María Magdalena, al ver la piedra removida de la entrada del sepulcro, supone que el cuerpo de Jesús ya ha sido trasladado a otro lugar. Le extraña que eso haya sido hecho tan pronto, «cuando todavía estaba oscuro» y, sobre todo, que haya sido hecho sin consultarla a ella. ¡Tiene razón! Ella es la mujer más cercana a Jesús; lo siguió durante su vida, estuvo junto a él al pie de la cruz; veló por todos los servicios fúnebres y no se apartó de él hasta que quedó su cuerpo en el sepulcro y la piedra cerrando la entrada. Es también la primera que acude allí pasado el sábado, «de madrugada cuando todavía estaba oscuro», para velar por su traslado a un lugar definitivo. Debemos agregar que también Jesús le da la razón, porque es ella la primera a quien concede verlo vivo y tocar su carne resucitada.

María Magdalena sabe que tampoco Pedro y el discípulo amado han decidido su traslado, pues los incluye en la ignorancia respecto de su paradero: «No sabemos dónde lo han puesto». Y esto explica la reacción del discípulo amado, cuando, habiendo corrido junto con Pedro al sepulcro, después que entró Pedro, entró también él al sepulcro: «Vio y creyó». Para entender esta reacción es necesario saber qué es lo que vio y qué es lo que creyó.

Vio, en primer lugar, que el cuerpo de Jesús no estaba allí. Pero queda en pie la hipótesis de que haya sido trasladado a otro lugar definitivo, como hemos dicho, aunque era inexplicable que esa decisión la hubieran tomado otros, distintos que los tres aquí implicados. Ve también «las vendas en el suelo, y el sudario que cubrió su cabeza, no junto a las vendas, sino plegado en un lugar aparte». En la hipótesis de que el cuerpo de Jesús haya sido trasladado, ¿qué razón habría para quitarle las vendas y dejarlas allí y, sobre todo, aquel sudario, que era de tal calidad que perdura hasta hoy?
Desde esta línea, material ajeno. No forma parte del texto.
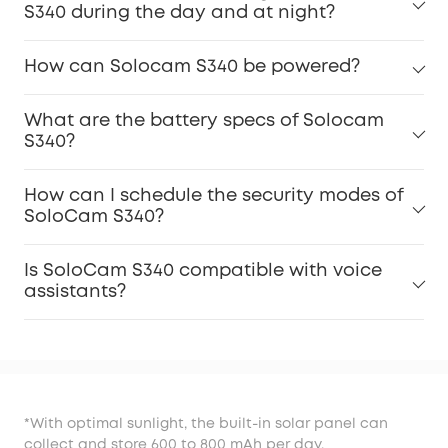
S340 during the day and at night?
How can Solocam S340 be powered?
What are the battery specs of Solocam
S340?
How can I schedule the security modes of
SoloCam S340?
Is SoloCam S340 compatible with voice
assistants?
*With optimal sunlight, the built-in solar panel can
collect and store 600 to 800 mAh per day.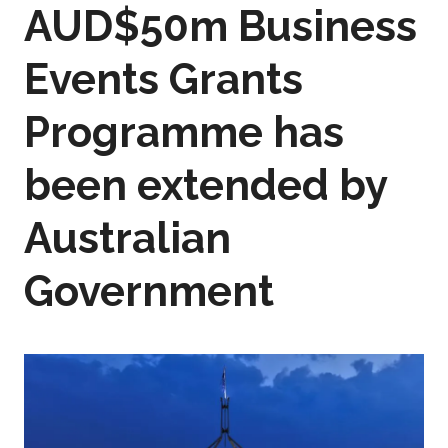
AUD$50m Business
Events Grants
Programme has
been extended by
Australian
Government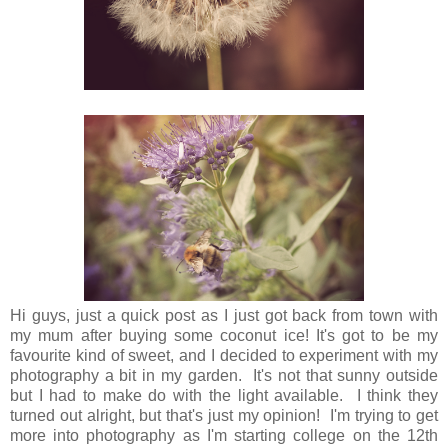
Hi guys, just a quick post as I just got back from town with
my mum after buying some coconut ice! It's got to be my
favourite kind of sweet, and I decided to experiment with my
photography a bit in my garden. It's not that sunny outside
but I had to make do with the light available. I think they
turned out alright, but that's just my opinion! I'm trying to get
more into photography as I'm starting college on the 12th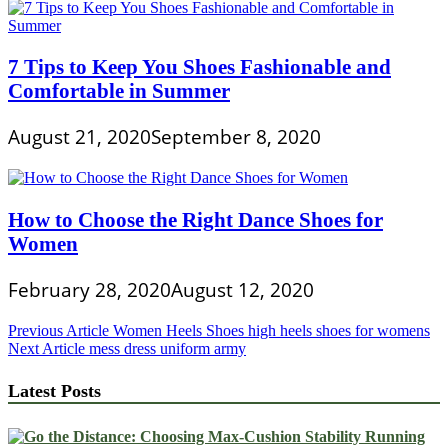
7 Tips to Keep You Shoes Fashionable and
Comfortable in Summer
August 21, 2020
September 8, 2020
How to Choose the Right Dance Shoes for
Women
February 28, 2020
August 12, 2020
Post
Previous Article
Women Heels Shoes high heels shoes for womens
Next Article
mess dress uniform army
navigation
Latest Posts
Creyó algo que es compatible con lo visto; pero que lo supera infinitamente y que no se deduce de ello: ¡Creyó que Jesús había resucitado! El evangelista, que es el mismo discípulo amado, explica: «Hasta entonces no habían comprendido que, según la Escritura, Jesús debía resucitar de entre los muertos». La resurrección de Cristo es un hecho histórico, pero accesible sólo a la fe. Y la fe es un don de Dios; se refiere a verdades que superan la razón. Una de esas verdades es la resurrección de Cristo. Este hecho da validez a toda la Escritura y a todas las palabras de Jesús. Nada de lo que Jesús dijo e hizo se habría conservado, ni siquiera el recuerdo de su Persona, si él hubiera permanecido en la muerte. El hecho de que hoy exista la Iglesia de Cristo y que lo confiese a él como su Dios y Señor es un argumento poderoso de credibilidad; es la principal de las cosas que se ven, con ocasión de la cual Dios concede la fe, aunque, como hemos dicho, ésta supera lo visto y es de otro orden, es del orden sobrenatural.